## [Your task]
Your answer is to be every line of the material that includes the string "Website".
★ ★ ★
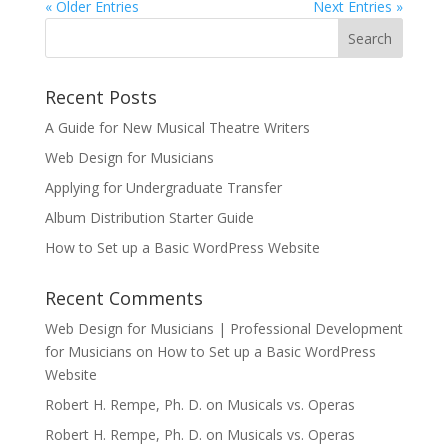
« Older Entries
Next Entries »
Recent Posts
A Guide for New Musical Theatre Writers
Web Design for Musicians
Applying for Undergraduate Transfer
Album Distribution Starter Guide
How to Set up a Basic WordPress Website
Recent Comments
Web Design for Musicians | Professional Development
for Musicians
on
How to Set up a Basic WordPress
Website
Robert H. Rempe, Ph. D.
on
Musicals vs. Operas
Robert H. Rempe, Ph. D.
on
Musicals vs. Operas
★ ★ ★
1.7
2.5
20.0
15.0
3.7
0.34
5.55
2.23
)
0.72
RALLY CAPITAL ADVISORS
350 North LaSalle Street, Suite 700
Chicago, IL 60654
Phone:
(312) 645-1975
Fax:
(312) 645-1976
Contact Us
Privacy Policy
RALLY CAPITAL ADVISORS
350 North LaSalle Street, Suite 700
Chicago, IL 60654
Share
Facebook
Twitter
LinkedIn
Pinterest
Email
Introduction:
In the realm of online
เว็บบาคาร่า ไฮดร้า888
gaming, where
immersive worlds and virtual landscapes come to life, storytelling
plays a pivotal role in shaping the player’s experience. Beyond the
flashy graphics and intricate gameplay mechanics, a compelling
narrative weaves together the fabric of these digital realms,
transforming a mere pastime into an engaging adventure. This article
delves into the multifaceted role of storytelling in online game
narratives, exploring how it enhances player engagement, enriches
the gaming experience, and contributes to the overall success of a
★ ★ ★
## [Your response]
How to Set up a Basic WordPress Website
Website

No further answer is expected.